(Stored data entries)
* * *
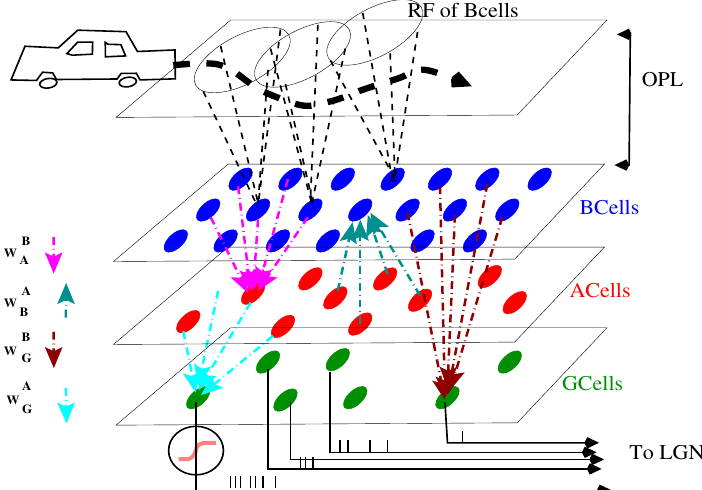
Figure 1. Structure of the retina model introduced in Section 2.1. A moving object (here, presumably, a car) moves along a trajectory (dashed black line). Its image is projected by the eye optics to the upper retina layers (Photoreceptors and H cells) and stimulates them. In the model, this corresponds to the convolution of the stimulus with the Receptive Field (RF) of B cells. This provides to B cells what we call the “OPL” input to B cells. B cells (blue points) are connected to A cells (red points) via excitatory synapses (pink arrows, denoted W B ) and to RG cells (green points) via excitatory synapses (brown A arrows, denoted W B ). A cells are connected to B cells via inhibitory synapses (green arrows, denoted G W A ) and to RG cells via inhibitory synapses (cyan arrows, denoted W A ). The voltage of RG cells is sent B G through a nonlinearity (pink curve in the black circle) so as to produce spike trains conveyed to the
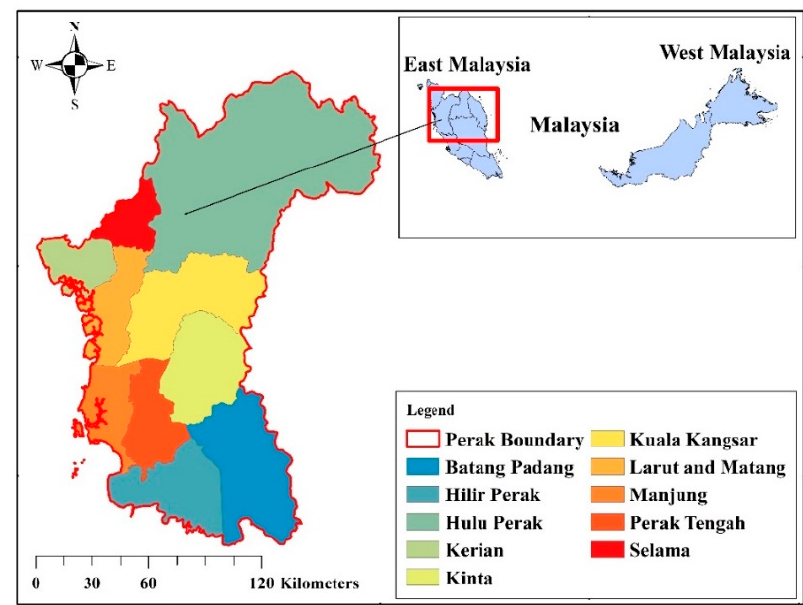
Figure 1. Description of the study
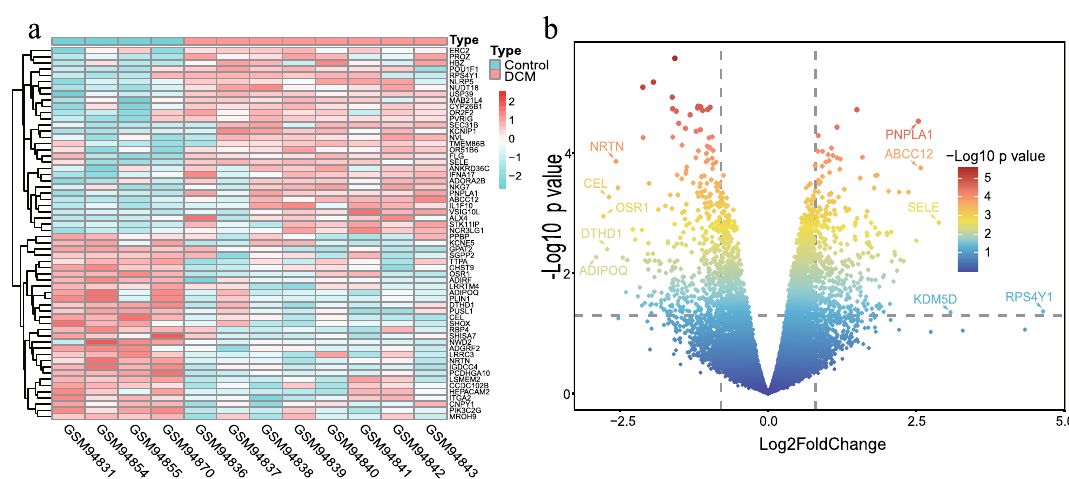
Figure 1. Workflow diagram of the current study. GO, go ontology; TFs, transcription factors.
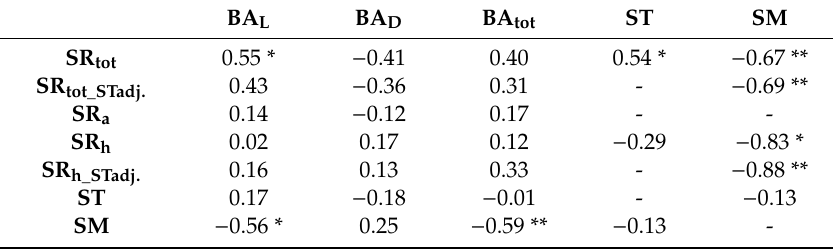
Table 3. Spearman’s correlation coe ffi cients between various plot mean soil surface respiration and soil temperature, soil moisture, and stand basal area. BA L = living, BA D = dead, and BA tot = all trees, ST = soil temperature, SM = soil moisture, SR tot = soil surface total respiration, SR tot_STadj. = temperature-adjusted soil surface total respiration (Aug–Oct 2016 and May–Oct 2017 data, n = 16). SR a = autotrophic respiration, SR = measured, and SR = soil-temperature-adjusted heterotrophic h h_STadj. respiration (May–Oct 2017 data, n =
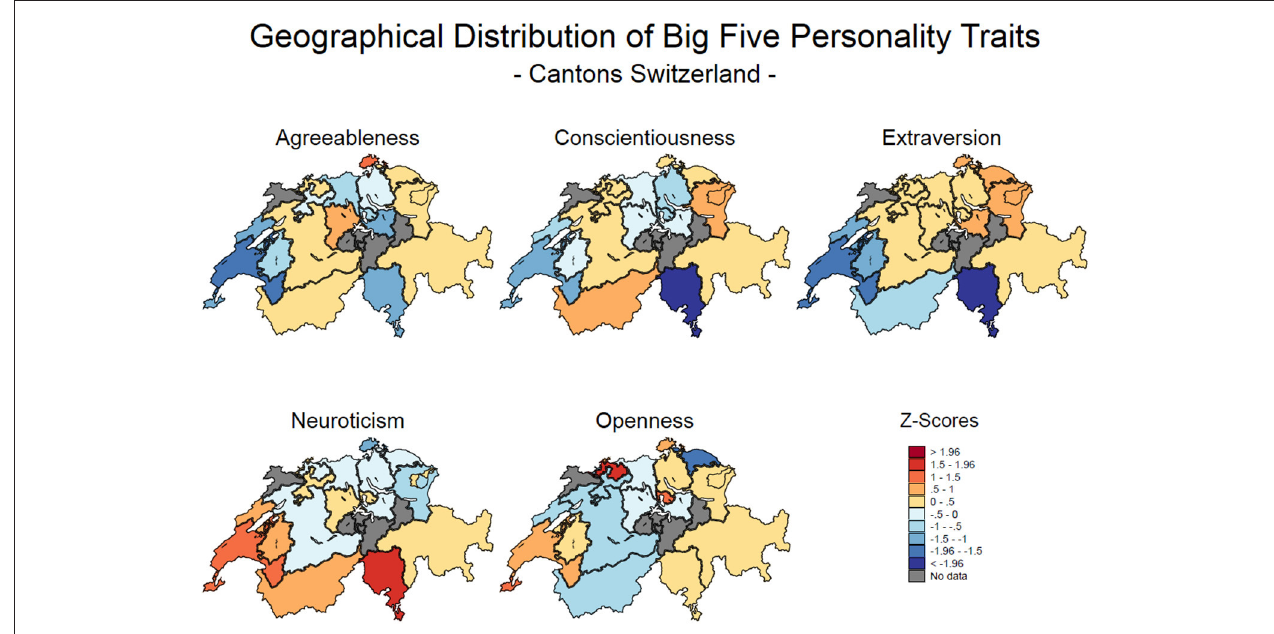
FIGURE 1 | Heat maps of the geographical distribution of personality in Switzerland by canton. For each personality trait, the areas in shades of blue are comparatively low and the areas in shades of red are comparatively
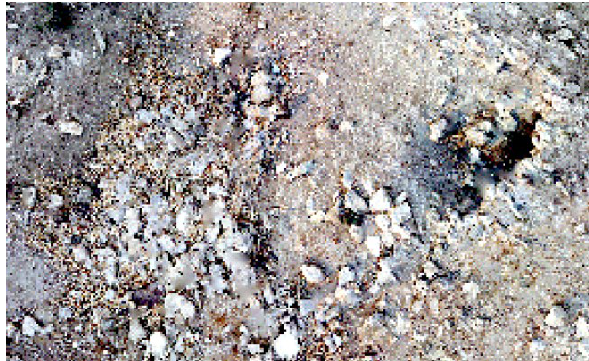
Figure 6. Detail of noisy orthophoto (terrestrial imaging)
* * *
REQUIRED ACTION ▸
The records are given above. Copy each line in them that holds "blue".

OUTPUT FOR THIS EXERCISE ▸
Figure 1. Structure of the retina model introduced in Section 2.1. A moving object (here, presumably, a car) moves along a trajectory (dashed black line). Its image is projected by the eye optics to the upper retina layers (Photoreceptors and H cells) and stimulates them. In the model, this corresponds to the convolution of the stimulus with the Receptive Field (RF) of B cells. This provides to B cells what we call the “OPL” input to B cells. B cells (blue points) are connected to A cells (red points) via excitatory synapses (pink arrows, denoted W B ) and to RG cells (green points) via excitatory synapses (brown A arrows, denoted W B ). A cells are connected to B cells via inhibitory synapses (green arrows, denoted G W A ) and to RG cells via inhibitory synapses (cyan arrows, denoted W A ). The voltage of RG cells is sent B G through a nonlinearity (pink curve in the black circle) so as to produce spike trains conveyed to the
FIGURE 1 | Heat maps of the geographical distribution of personality in Switzerland by canton. For each personality trait, the areas in shades of blue are comparatively low and the areas in shades of red are comparatively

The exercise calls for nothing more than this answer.